(May 29, 2019 / JNS) Acting U.S. Secretary of Defense Patrick Shanahan was nominated earlier this month to the position permanently as tensions between the United States and Iran have increased, with the former deploying two warships and bombers to the Persian Gulf in response to threats from the latter—moves that, according to him, put the Iranian threat “on hold.”
Shanahan, 56, previously served as U.S. Deputy Secretary of Defense under James Mattis, who resigned as Defense Secretary in December in protest over U.S. President Donald Trump’s announcement that most American troops withdraw from Syria, a decision that has since changed.
No confirmation hearing has been set by the U.S. Senate Armed Services Committee. While it appears that Shanahan barely has the votes to be confirmed along partisan lines, his chances are far from certain as his performances in testifying in front of Congress has been a mixed record.
Before serving as deputy secretary, he worked for 30 years at Boeing, where he was an executive.
Shanahan has been acting defense secretary since Jan. 1.
“The main thing about him is that he’s a manager whose background and talents are most relevant to budgeting and procurement,” Richard Betts, a former longtime national security staffer in the U.S. government and an adjunct senior fellow for national security studies at the Council on Foreign Relations, told JNS. “He is not known for having particular views on foreign-policy issues.”
Shanahan also has no military experience.
America’s ‘continued commitment’ to Israeli security
Jonathan Schanzer, senior vice president of research at the Foundation for Defense of Democracies, told JNS that Shanahan has, in his current role, been a “non-factor” and “Israel-neutral,” though the Pentagon has historically been friendly towards Israel.
“I don’t think I’ve seen him publicly come out and talk about the U.S.-Israel relationship in any significant way,” he said.
As acting secretary, in March Shanahan ordered the latest U.S. THAAD missile-defense system to be stationed in Israel.
U.S. European Command (EUCOM) said that the move exemplified America’s “continued commitment” to Israeli security.

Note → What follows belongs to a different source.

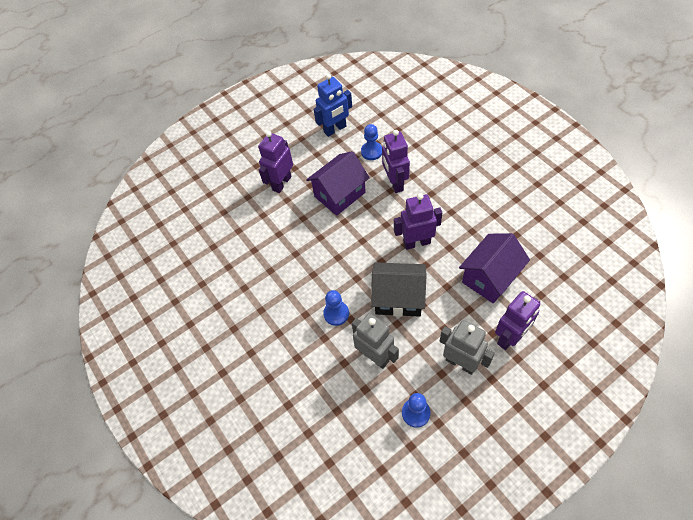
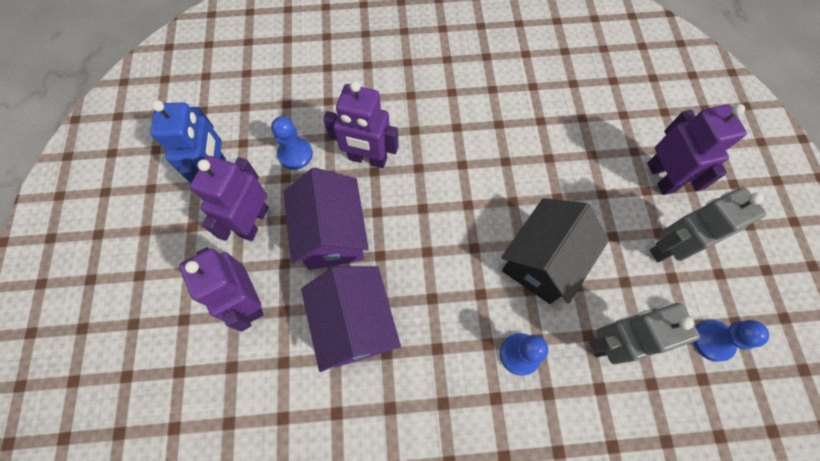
camera: 65 degrees left, 10 degrees up
(416, 242) = (475, 190): purple robot -> purple robot (254, 222)
(490, 278) = (573, 147): purple house -> purple house (355, 324)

“The U.S.-Israel relationship, when it comes to military-to-military relations, is professional—is stable from one administration to another. It really does not change with changes in leadership. It is consistent,” said Schanzer. “It was good [under former U.S. President Barack] Obama. And it’s been good during Trump.”
One of the biggest challenges Shanahan will likely continue to face is the shift in the Trump administration’s focus from non-state actors, such as terrorist groups, to threats from China, Russia, North Korea and Iran.

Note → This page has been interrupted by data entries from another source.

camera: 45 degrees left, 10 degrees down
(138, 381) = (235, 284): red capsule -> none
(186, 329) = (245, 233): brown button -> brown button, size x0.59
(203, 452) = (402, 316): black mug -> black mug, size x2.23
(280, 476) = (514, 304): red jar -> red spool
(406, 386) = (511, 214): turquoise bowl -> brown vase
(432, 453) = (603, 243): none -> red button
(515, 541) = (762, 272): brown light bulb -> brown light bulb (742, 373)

“I’m not sure if it’s happening in the way many describe it,” said Schanzer. “But it’s certainly a big-picture issue that is being debated in defense circles in Washington.”
The New York Times has reported that the Trump administration has reviewed a military option that includes sending as many as 120,000 troops to the Mideast if Iran were to attack U.S. forces or increase its work on nuclear weapons. Trump has denied the report.

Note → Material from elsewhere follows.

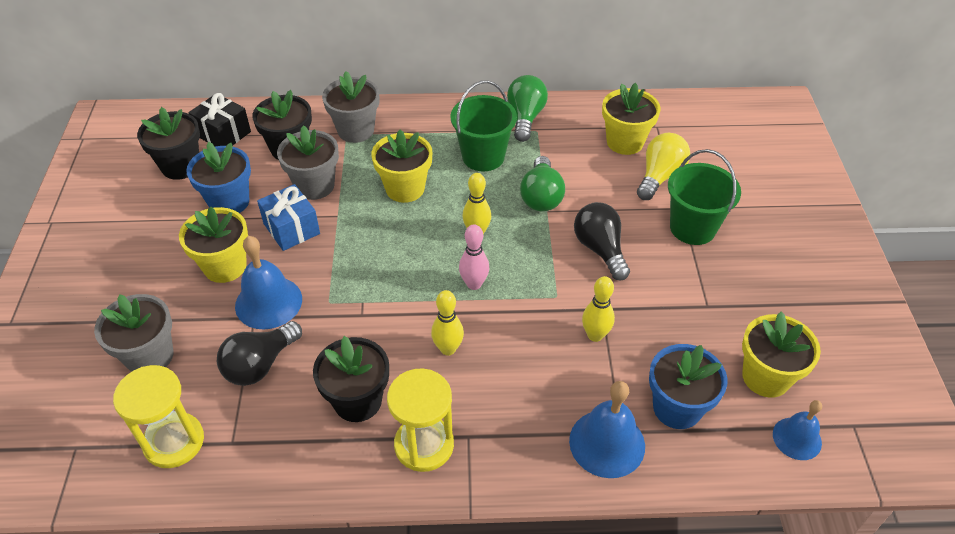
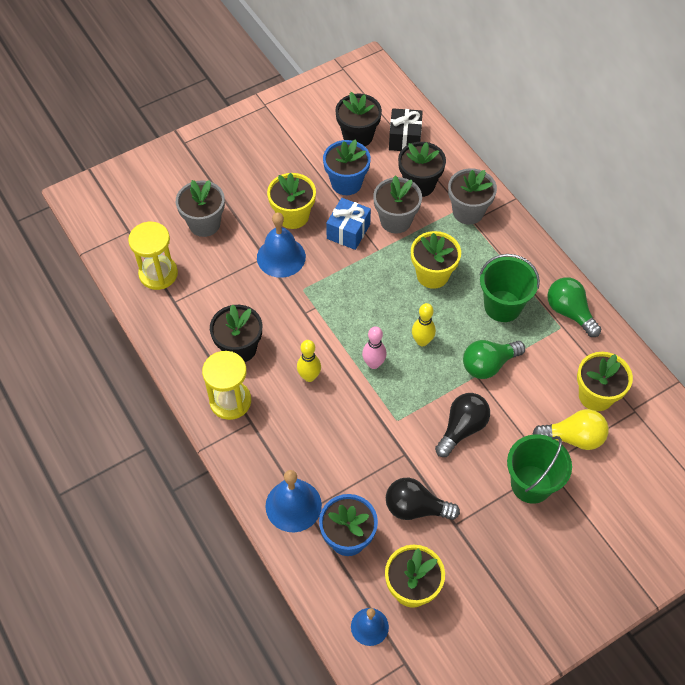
camera: 60 degrees right, 10 degrees up
(260, 365) = (233, 282): black light bulb -> black light bulb (415, 508)
(525, 118) = (569, 312): green light bulb -> green light bulb turned 105 degrees counterclockwise
(595, 335) = (378, 460): yellow bowling pin -> none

Presenting this option implies that Shanahan “is fully onboard with the president’s determination to challenge Iranian regional conduct, as well as Trump’s efforts to renegotiate the flawed nuclear deal concluded by the Obama administration with Iran,” former Israeli Defense Forces Sgt. Benjamin Anthony told JNS.
Top Pentagon officials met last week with Trump administration members at the White House, where they agreed to “initially send up to 3,000 additional troops, with discussions under way for more to support submarines, planes, drones and anti-missile batteries,” with the troop level “expected to be the first of what may be a larger deployment,” officials told the Wall Street Journal.
Eldad Shavit, a senior researcher at the Tel Aviv-based Institute for National Security Studies (INSS), concurred with Schanzer and told JNS, “I do not see for the time being that we should expect that, like his predecessors, his attitude towards Israel will be characterized by appreciation and friendship and concern for its security needs against the backdrop of the threats facing Israel. It is likely that he will also appreciate Israel’s contribution to advancing American interests.”
However, he said, “Shanahan’s biggest challenge is whether he will be able to form an independent position with which he will be able to contend with the powerful forces,” such as U.S. National Security Advisor John Bolton, “who now lead American policy.”
Shavit said “this is very important in all the issues, and especially in the desired policy issues [regarding] Iran. In the past, the Pentagon was a balancing force and sometimes a moderating force vis-à-vis the aspirations of other decision-makers.”